Got a theory? Why are wealthy people in poor states so likely to vote Republican, while wealthy people in wealthy states are almost equally divided between the parties? You don't need to be a statistician to weigh in, just a registered commenter.

Joel Kramer is MinnPost.com editor and CEO.

Get MinnPost's top stories in your inbox

Related Tags:

Comments (5)

I've got to say you got it all wrong. It's not who votes for the politician, it's who pays the politician. Everyone knows the votes in Congress goes to the highest bidder; that is when the issue isn't trumped by ideology.

Traditional wisdom says the rich favors & is favored by the Republicans, but the reality is the moneyed interests own both parties. They may own a bit higher percentage of Republicans than Democrats but that's little consolation to the rest of us.

This certainly means, for example, we won't get a single payer, or true health care reform out of the Democratically controlled Congress either. Because the Pharmo-Medical Industrial Complex does not want it, and they own plenty of politicians from both parties.

Poorer states may be analogous to developing countries with many have-nots and few haves. The haves in those countries almost invariably support right-wing governments that they believe will protect their assets from redistribution and their physical safety. Similarly, in poor states the haves may feel more of a threat to their interests from large numbers of poor people and so look to Republican policies on taxes, "law and order" and national security to protect them. As we've all seen since 9/11, fear is a powerful motivator that can override other impulses. On the other hand, in more prosperous states, the wealthy may not feel as threatened and therefore may vote based on broader considerations.

Maybe it's because progressive (read:Democratic) policies lead to economic success, not the other way around.

The Republican theories rely on the best available data (the census) whereas the Democrat's are based on the ever dubious "exit poll." I thought that believing in exit polls went the way of the tooth fairy.

"The one thing both sides seem to agree on is this: being the party of the rich is a bad thing, something you try to pin on your opponents."

That is the most telling insight in this article.

I recall watching one of Grams/Dayton debates many years ago.
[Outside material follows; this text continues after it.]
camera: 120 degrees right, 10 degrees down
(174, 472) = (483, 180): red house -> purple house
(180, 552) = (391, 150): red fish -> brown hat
It stuck with me: Grams, the Republican, tried to make an issue out of Dayton's wealth. Dayton, whose family created thousands of jobs and gave back millions of dollars to the community, seemed genuinely embarrassed by his wealth and downplayed it – he wasn’t as rich as many others in the Senate.
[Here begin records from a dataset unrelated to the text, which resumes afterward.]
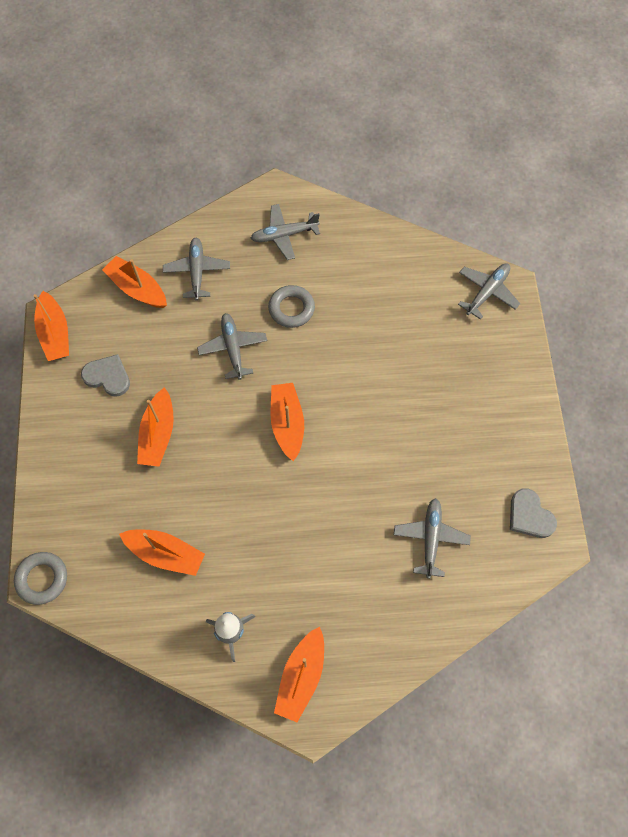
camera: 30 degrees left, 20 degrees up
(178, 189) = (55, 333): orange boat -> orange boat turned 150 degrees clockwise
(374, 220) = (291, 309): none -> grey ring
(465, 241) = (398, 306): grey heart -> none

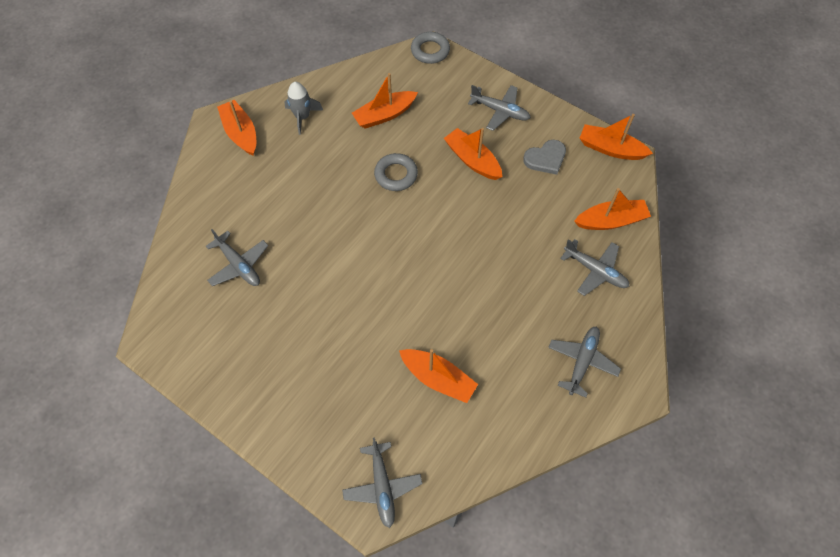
camera: 130 degrees right, 5 degrees down
(233, 348) = (501, 248): grey plane -> grey plane (500, 111)
(287, 423) = (407, 240): orange boat -> orange boat (438, 378)
(291, 309) = (502, 313): grey ring -> grey ring (396, 175)
(529, 516) = (184, 342): grey heart -> none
Wealth, the creation of wealth, is what enables the best of this country. When both political parties run away from the rich, when we have a political culture that assumes progressive taxation is the moral high ground, we run the very real danger of throwing out the baby of wealth creation with the bathwater of conspicuous consumption.

MinnPost would not be here today were it not for the wealth of four families.